En Ante un cadáver, el afamado poeta Manuel Acuña no sólo expresa el romanticismo que imbuía el espíritu de su tiempo, sino también rinde cuenta de la transformación en las actitudes hacia la muerte en el siglo XIX, cuando ésta se jugaba entre el ámbito de la fe y el de una incipiente ciencia. Estudiante de medicina, el coahuilense vivió de propia mano estos cambios en torno al paso hacia otra vida y, sobre todo, a su causa: la enfermedad. Los versos de Acuña son pues sintomáticos de un siglo XIX marcado por la muerte, cuando se convivía íntimamente con ella. El impacto de esta dura –y efímera– existencia es el tema central de una nueva exposición en San Carlos que nos sumerge en la experiencia decimonónica de la muerte y sus efectos en la producción cultural de su tiempo.
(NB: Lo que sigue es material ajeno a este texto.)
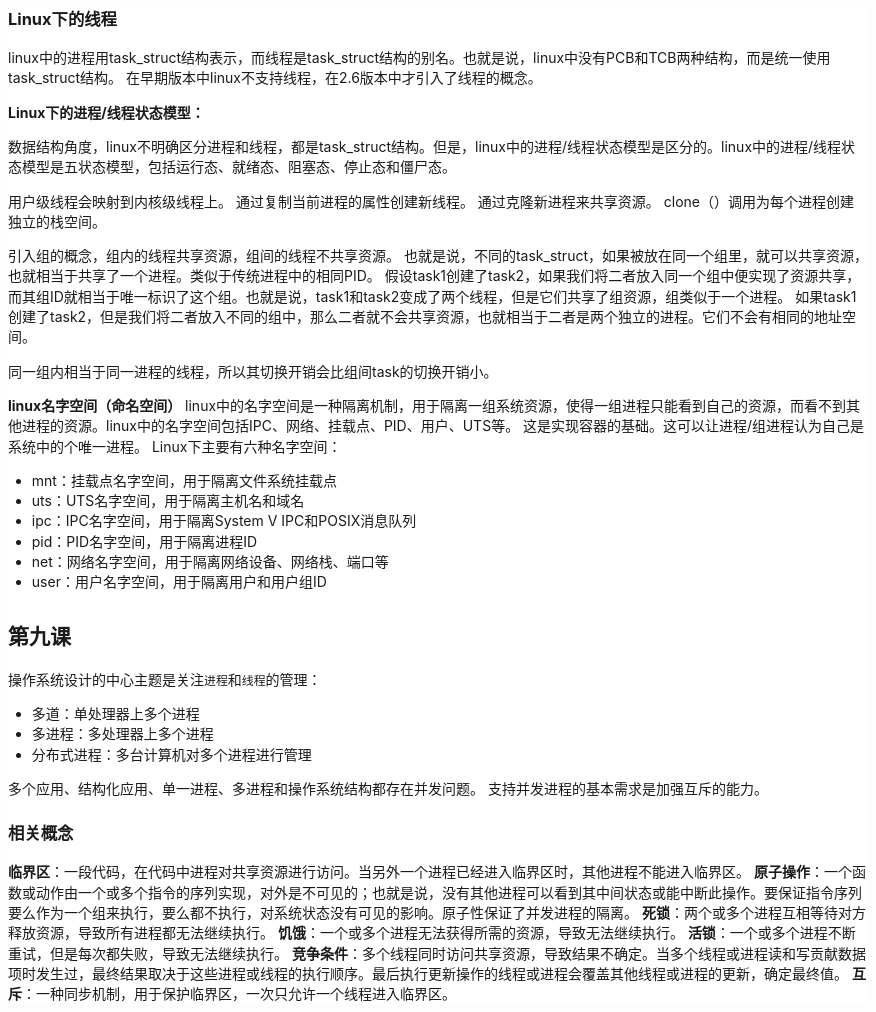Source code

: ### Linux下的线程
linux中的进程用task_struct结构表示，而线程是task_struct结构的别名。也就是说，linux中没有PCB和TCB两种结构，而是统一使用task_struct结构。
在早期版本中linux不支持线程，在2.6版本中才引入了线程的概念。

**Linux下的进程/线程状态模型：**

数据结构角度，linux不明确区分进程和线程，都是task_struct结构。但是，linux中的进程/线程状态模型是区分的。linux中的进程/线程状态模型是五状态模型，包括运行态、就绪态、阻塞态、停止态和僵尸态。

用户级线程会映射到内核级线程上。
通过复制当前进程的属性创建新线程。
通过克隆新进程来共享资源。
clone（）调用为每个进程创建独立的栈空间。

引入组的概念，组内的线程共享资源，组间的线程不共享资源。
也就是说，不同的task_struct，如果被放在同一个组里，就可以共享资源，也就相当于共享了一个进程。类似于传统进程中的相同PID。
假设task1创建了task2，如果我们将二者放入同一个组中便实现了资源共享，而其组ID就相当于唯一标识了这个组。也就是说，task1和task2变成了两个线程，但是它们共享了组资源，组类似于一个进程。
如果task1创建了task2，但是我们将二者放入不同的组中，那么二者就不会共享资源，也就相当于二者是两个独立的进程。它们不会有相同的地址空间。

同一组内相当于同一进程的线程，所以其切换开销会比组间task的切换开销小。

**linux名字空间（命名空间）**
linux中的名字空间是一种隔离机制，用于隔离一组系统资源，使得一组进程只能看到自己的资源，而看不到其他进程的资源。linux中的名字空间包括IPC、网络、挂载点、PID、用户、UTS等。
这是实现容器的基础。这可以让进程/组进程认为自己是系统中的个唯一进程。
Linux下主要有六种名字空间：
* mnt：挂载点名字空间，用于隔离文件系统挂载点
* uts：UTS名字空间，用于隔离主机名和域名
* ipc：IPC名字空间，用于隔离System V IPC和POSIX消息队列
* pid：PID名字空间，用于隔离进程ID
* net：网络名字空间，用于隔离网络设备、网络栈、端口等
* user：用户名字空间，用于隔离用户和用户组ID

## 第九课

操作系统设计的中心主题是关注`进程`和`线程`的管理：
* 多道：单处理器上多个进程
* 多进程：多处理器上多个进程
* 分布式进程：多台计算机对多个进程进行管理

多个应用、结构化应用、单一进程、多进程和操作系统结构都存在并发问题。
支持并发进程的基本需求是加强互斥的能力。
### 相关概念
**临界区**：一段代码，在代码中进程对共享资源进行访问。当另外一个进程已经进入临界区时，其他进程不能进入临界区。
**原子操作**：一个函数或动作由一个或多个指令的序列实现，对外是不可见的；也就是说，没有其他进程可以看到其中间状态或能中断此操作。要保证指令序列要么作为一个组来执行，要么都不执行，对系统状态没有可见的影响。原子性保证了并发进程的隔离。
**死锁**：两个或多个进程互相等待对方释放资源，导致所有进程都无法继续执行。
**饥饿**：一个或多个进程无法获得所需的资源，导致无法继续执行。
**活锁**：一个或多个进程不断重试，但是每次都失败，导致无法继续执行。
**竞争条件**：多个线程同时访问共享资源，导致结果不确定。当多个线程或进程读和写贡献数据项时发生过，最终结果取决于这些进程或线程的执行顺序。最后执行更新操作的线程或进程会覆盖其他线程或进程的更新，确定最终值。
**互斥**：一种同步机制，用于保护临界区，一次只允许一个线程进入临界区。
Lo primero que debemos destacar es que, si bien el Día de Muertos fue la ocasión idónea para su inauguración, la curaduría se aleja de la mirada folklorista que suele posarse sobre esta festividad. Aquí no hay calaveras sonrientes ni bailarinas, sino reflexiones profundas sobre el ocaso de la vida y cómo ésta se vivió con solemnidad y temor. Así, la exposición toma como hilo conductor los momentos o procesos que se experimentan en torno a la muerte y cómo estos hicieron eco en el arte.
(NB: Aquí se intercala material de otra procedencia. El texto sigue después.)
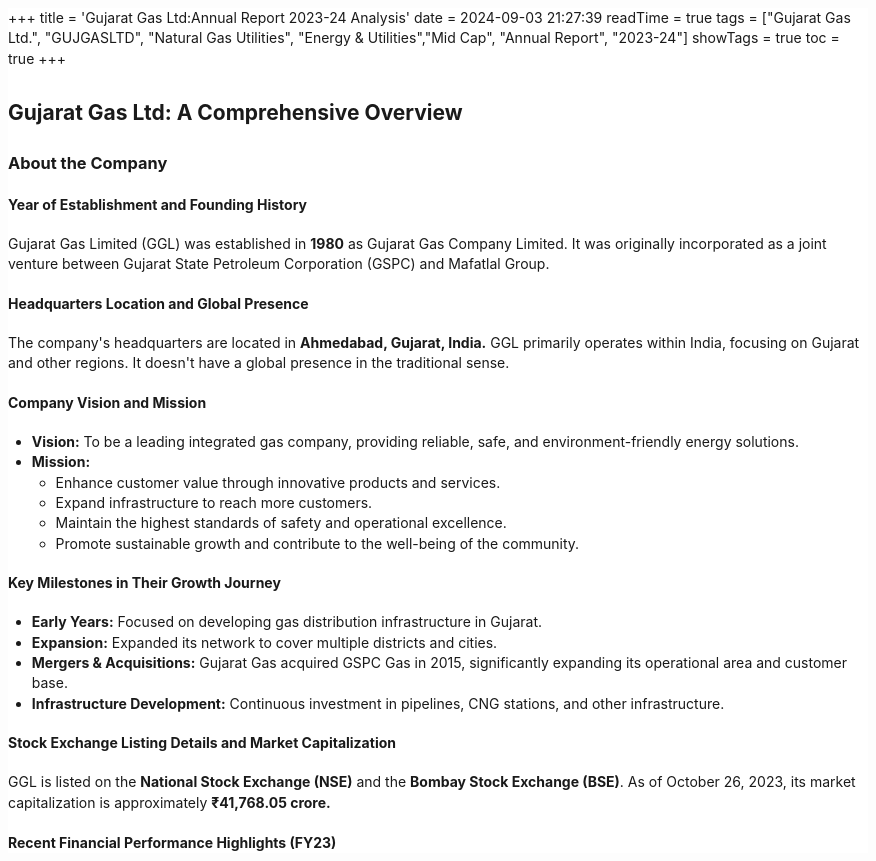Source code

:+++
title = 'Gujarat Gas Ltd:Annual Report 2023-24 Analysis'
date = 2024-09-03 21:27:39
readTime = true
tags = ["Gujarat Gas Ltd.", "GUJGASLTD", "Natural Gas Utilities", "Energy & Utilities","Mid Cap", "Annual Report", "2023-24"]
showTags = true
toc = true
+++

## Gujarat Gas Ltd: A Comprehensive Overview

### About the Company

#### Year of Establishment and Founding History

Gujarat Gas Limited (GGL) was established in **1980** as Gujarat Gas Company Limited. It was originally incorporated as a joint venture between Gujarat State Petroleum Corporation (GSPC) and Mafatlal Group.

#### Headquarters Location and Global Presence

The company's headquarters are located in **Ahmedabad, Gujarat, India.** GGL primarily operates within India, focusing on Gujarat and other regions. It doesn't have a global presence in the traditional sense.

#### Company Vision and Mission

*   **Vision:** To be a leading integrated gas company, providing reliable, safe, and environment-friendly energy solutions.
*   **Mission:**
    *   Enhance customer value through innovative products and services.
    *   Expand infrastructure to reach more customers.
    *   Maintain the highest standards of safety and operational excellence.
    *   Promote sustainable growth and contribute to the well-being of the community.

#### Key Milestones in Their Growth Journey

*   **Early Years:** Focused on developing gas distribution infrastructure in Gujarat.
*   **Expansion:** Expanded its network to cover multiple districts and cities.
*   **Mergers & Acquisitions:** Gujarat Gas acquired GSPC Gas in 2015, significantly expanding its operational area and customer base.
*   **Infrastructure Development:** Continuous investment in pipelines, CNG stations, and other infrastructure.

#### Stock Exchange Listing Details and Market Capitalization

GGL is listed on the **National Stock Exchange (NSE)** and the **Bombay Stock Exchange (BSE)**. As of October 26, 2023, its market capitalization is approximately **₹41,768.05 crore.**

#### Recent Financial Performance Highlights (FY23)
INICIANDO CON UN CONTEXTO SOBRE CÓMO y de qué se moría, el recorrido inicia con su antesala, la enfermedad, y culmina con el duelo de quienes la sobreviven. Transitamos así de cifras sobre tasas de mortandad y el instrumental médico para combatirla, al memento mori, obras de gran valor estético que cumplen con la función de invitar a la reflexión sobre nuestra efímera existencia. La selección de piezas para este núcleo no sólo es digna de resaltar, sino que transmite muy claramente el mensaje que subyace en todo el recorrido y que el curador, Luis Gómez Mata, definió así en su visita guiada: la muerte en el siglo XIX “evoca un sentimiento que estremecía, pero al mismo tiempo seducía”. El título de la exposición El beso de la muerte apunta precisamente a esta actitud ambivalente que está presente en gran parte de la producción cultural de aquella centuria.
Finalmente, la etapa del duelo es explorada desde diversas costumbres sociales que también tienen sus manifestaciones artísticas. La exposición parte de la investigación realizada por su curador sobre monumentos funerarios, a los cuales se dedica uno de los núcleos, y que muestra su gran maestría técnica y calidad estética. No es fortuito que este arte se desarrollara con fuerza en el siglo XIX, pues es entonces que los cementerios hacen su irrupción en las prácticas mortuorias mexicanas. Al respecto de estas últimas, el papel de la fotografía, específicamente post-mortem, también se destaca en esta exposición tanto como testimonio del llamado buen morir como recordatorio eterno y, de paso, negocio lucrativo de una naciente industria fotográfica.
Resalta que éstas y otras prácticas culturales también tengan cabida en las salas del museo, con lo cual la muestra cobra un cariz antropológico que le brinda una gran profundidad más allá del morbo que pudiera causarnos la iconografía mortuoria.